What lines in this listing contain the string "from"? Report each one by copying it.

**********

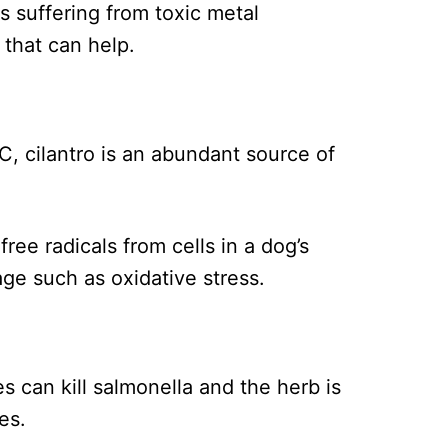
s suffering from toxic metal
 that can help.
C, cilantro is an abundant source of
ree radicals from cells in a dog’s
ge such as oxidative stress.
es can kill salmonella and the herb is
es.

**********

Completed exercise:
s suffering from toxic metal
ree radicals from cells in a dog’s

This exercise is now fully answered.